Soph is picking up tricks left and right, she amazes me every day. She does sit and down flawlessly, she does special tricks like dance and roll. She does fetch, and without teaching, she does drop it. Last night my boyfriend and I were making dinner and at the same time he was playing fetch with her (this is a nightly thing for them, she loves it.) and decided to try "drop it" just to see what she'd do and maybe actually teach her to do it. And get this- first try, she did it. I'm amazed. I have no idea how she learned this as she doesn't do well sitting there having training "sessions". She just has a hard time staying focused. She does much better just picking things up in our everyday life. I've taught her more than I thought I had by just repeating commands and praising her as she got each one right. Now she's pretty well trained. Anyway, here's a cute video from last night of her doing "drop it." Please excuse my toenails, I need to do them badly.
http://youtu.be/yL9UPKRusOI


Sent from Petguide.com Free App


----------



## Summergirl73 (Sep 18, 2011)

Well done!


----------



## Sylie (Apr 4, 2011)

That put a big smile on my face. Lol I watched it again to check out your toenails.:rofl:


----------



## eiksaa (Jun 8, 2012)

Look at her go!! I love little Sophie. Such a little smarty pants. 

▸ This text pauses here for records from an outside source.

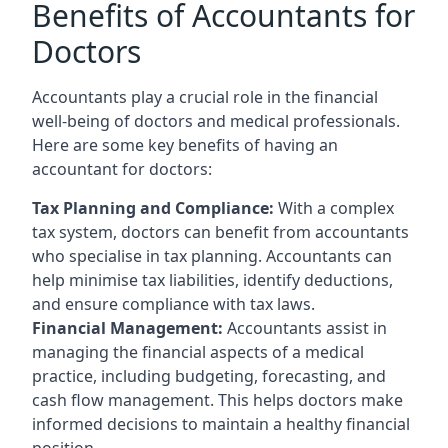
Benefits of Accountants for
Doctors
Accountants play a crucial role in the financial
well-being of doctors and medical professionals.
Here are some key benefits of having an
accountant for doctors:
Tax Planning and Compliance:
With a complex
tax system, doctors can benefit from accountants
who specialise in tax planning. Accountants can
help minimise tax liabilities, identify deductions,
and ensure compliance with tax laws.
Financial Management:
Accountants assist in
managing the financial aspects of a medical
practice, including budgeting, forecasting, and
cash flow management. This helps doctors make
informed decisions to maintain a healthy financial
position.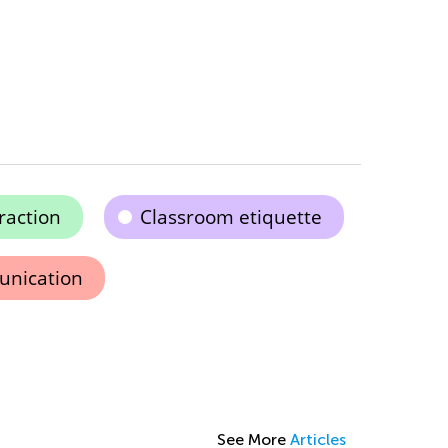
raction
Classroom etiquette
unication
See More
Articles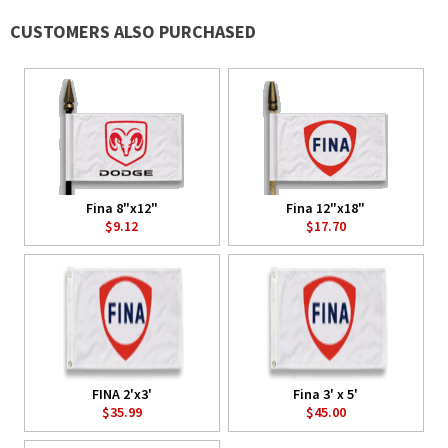
CUSTOMERS ALSO PURCHASED
Fina 8"x12"
Fina 12"x18"
$9.12
$17.70
FINA 2'x3'
Fina 3' x 5'
$35.99
$45.00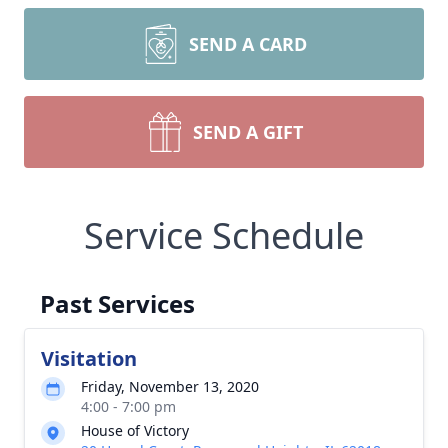
SEND A CARD
SEND A GIFT
Service Schedule
Past Services
Visitation
Friday, November 13, 2020
4:00 - 7:00 pm
House of Victory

Sent from Petguide.com Free App


----------



## Mallen600 (Oct 27, 2012)

New tricks are always fun!!!


----------



## Dominic (Nov 4, 2012)

She's so lovely. Good job Sophie 


Sent from Petguide.com App


----------



## Katkoota (Feb 18, 2006)

Way to go Soph :chili:


----------



## wishbone (May 4, 2010)

She's amazing with that trick, very smart girl!


----------



## AshleyAndSophiePup (Aug 24, 2012)

Thank you everyone, I'm so proud of what my little princess has accomplished since I brought her home almost a year ago (it will be a year at the end of next month, I can hardly believe it!) she's so full of personality and sass. She knows how to work the system to get what she wants, when she wants it. Lets be honest here, Her Highness, Princess Sophie runs the kingdom. Not mommy and daddy, but the little baby. She's so clever 


Sent from Petguide.com Free App


----------